All data were aligned with PAtChER using patcher_align.sh and furher processed with make_bigwigs.sh to extract unique reads and generate bigWig files.
Normalised bigWig files were generated in peak_detection.sh, which then performs peak detection using MACS2, and intersects them with RepeatMasker. These peak intersections were then analysed in peak_analysis.R to generate the plot in Supplementary Figure 6C. The RLTR10-int heatmaps in Supplementary Figure 6D were generated with rltr10_heatmaps.sh.
Normalised bigWig files were generated in peak_detection.sh (used in Figure 5F), which then performs peak detection using MACS2, and intersects them with RepeatMasker. These peak intersections were then analysed in peak_analysis.R to generate the plot in Figure 5D. The MERVL-int heatmaps in Figure 5E were generated with mervl_heatmaps.sh.

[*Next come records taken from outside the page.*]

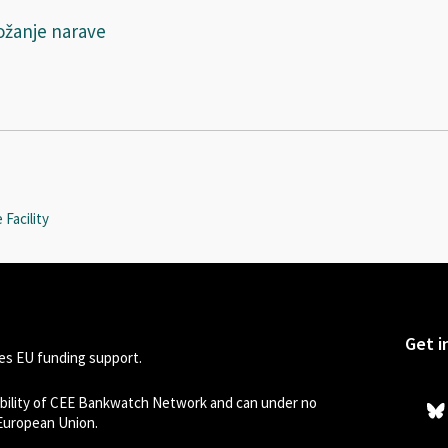
ožanje narave
Facility
Get i
s EU funding support.
sibility of CEE Bankwatch Network and can under no
 European Union.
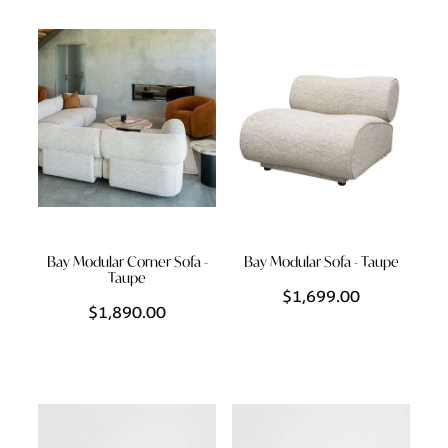
Styling Consultations
Homewares
Lifestyle
Lighting
Textiles
Bay Modular Corner Sofa -
Bay Modular Sofa - Taupe
Taupe
$1,699.00
$1,890.00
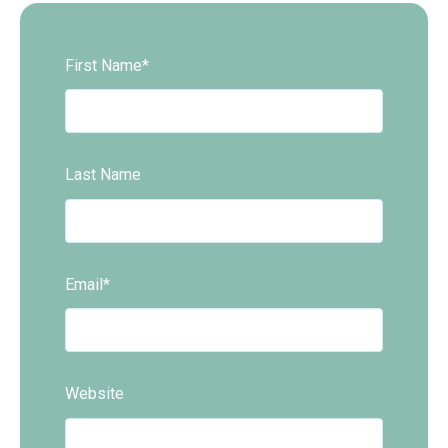
First Name
*
Last Name
Email
*
Website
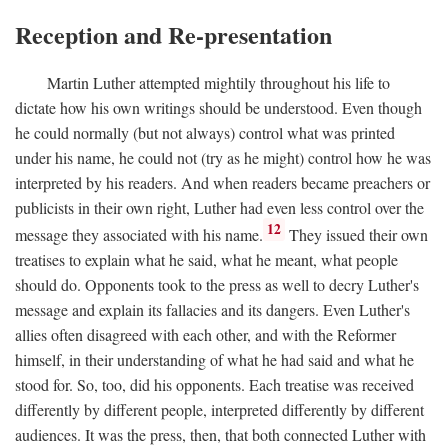
Reception and Re-presentation
Martin Luther attempted mightily throughout his life to
dictate how his own writings should be understood. Even though
he could normally (but not always) control what was printed
under his name, he could not (try as he might) control how he was
interpreted by his readers. And when readers became preachers or
publicists in their own right, Luther had even less control over the
12
message they associated with his name.
They issued their own
treatises to explain what he said, what he meant, what people
should do. Opponents took to the press as well to decry Luther's
message and explain its fallacies and its dangers. Even Luther's
allies often disagreed with each other, and with the Reformer
himself, in their understanding of what he had said and what he
stood for. So, too, did his opponents. Each treatise was received
differently by different people, interpreted differently by different
audiences. It was the press, then, that both connected Luther with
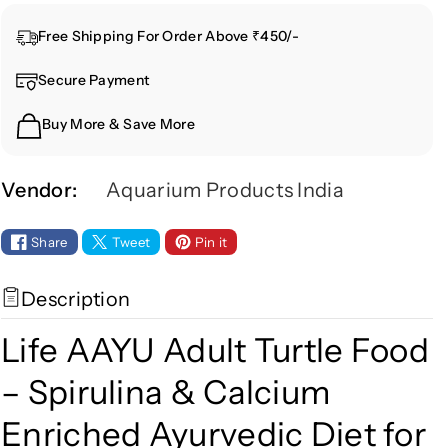
n
n
Free Shipping For Order Above ₹450/-
t
t
i
i
Secure Payment
t
t
y
y
Buy More & Save More
f
f
o
o
r
r
Vendor:
Aquarium Products India
L
L
i
i
Share
Tweet
Pin it
f
f
e
e
Description
A
A
A
A
Life AAYU Adult Turtle Food
Y
Y
U
U
– Spirulina & Calcium
A
A
Enriched Ayurvedic Diet for
d
d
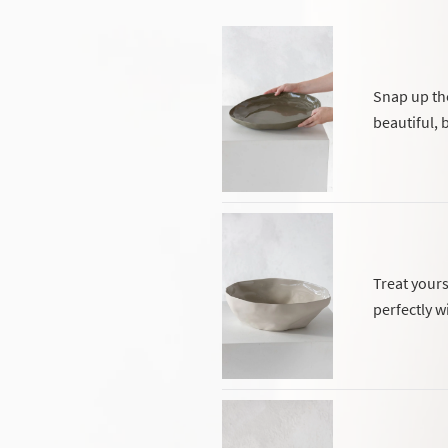
Snap up the
beautiful, b
Treat yours
perfectly w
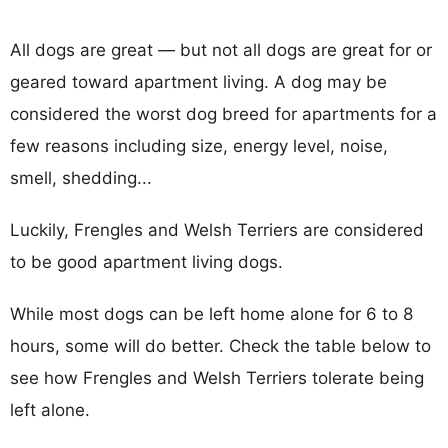
All dogs are great — but not all dogs are great for or
geared toward apartment living. A dog may be
considered the worst dog breed for apartments for a
few reasons including size, energy level, noise,
smell, shedding...
Luckily, Frengles and Welsh Terriers are considered
to be good apartment living dogs.
While most dogs can be left home alone for 6 to 8
hours, some will do better. Check the table below to
see how Frengles and Welsh Terriers tolerate being
left alone.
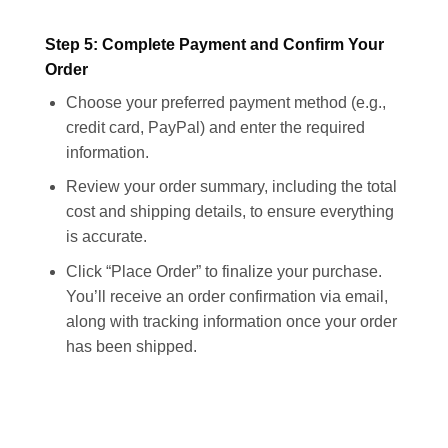
Step 5: Complete Payment and Confirm Your
Order
Choose your preferred payment method (e.g.,
credit card, PayPal) and enter the required
information.
Review your order summary, including the total
cost and shipping details, to ensure everything
is accurate.
Click “Place Order” to finalize your purchase.
You’ll receive an order confirmation via email,
along with tracking information once your order
has been shipped.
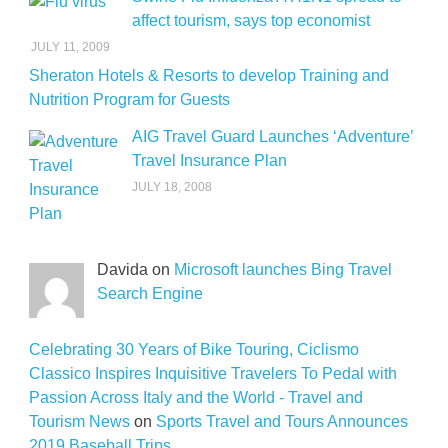
affect tourism, says top economist
JULY 11, 2009
Sheraton Hotels & Resorts to develop Training and
Nutrition Program for Guests
AIG Travel Guard Launches ‘Adventure’
Travel Insurance Plan
JULY 18, 2008
Davida on
Microsoft launches Bing Travel
Search Engine
Celebrating 30 Years of Bike Touring, Ciclismo
Classico Inspires Inquisitive Travelers To Pedal with
Passion Across Italy and the World - Travel and
Tourism News
on
Sports Travel and Tours Announces
2019 Baseball Trips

The MERVL-int heatmaps in Figure 5G were generated with mervl_heatmaps.sh, which also performs k-means clustering of the elements. The nearest genes to elements in these clusters were extracted using bedtools, and RNA-seq reads within genes counted using htseq-counts. These data were processed in MERVL_context.R to generate the plots in Figures 5H and 5I. The same script takes an annotation of spatial A and B compartments to generate the plot in Figure 5J.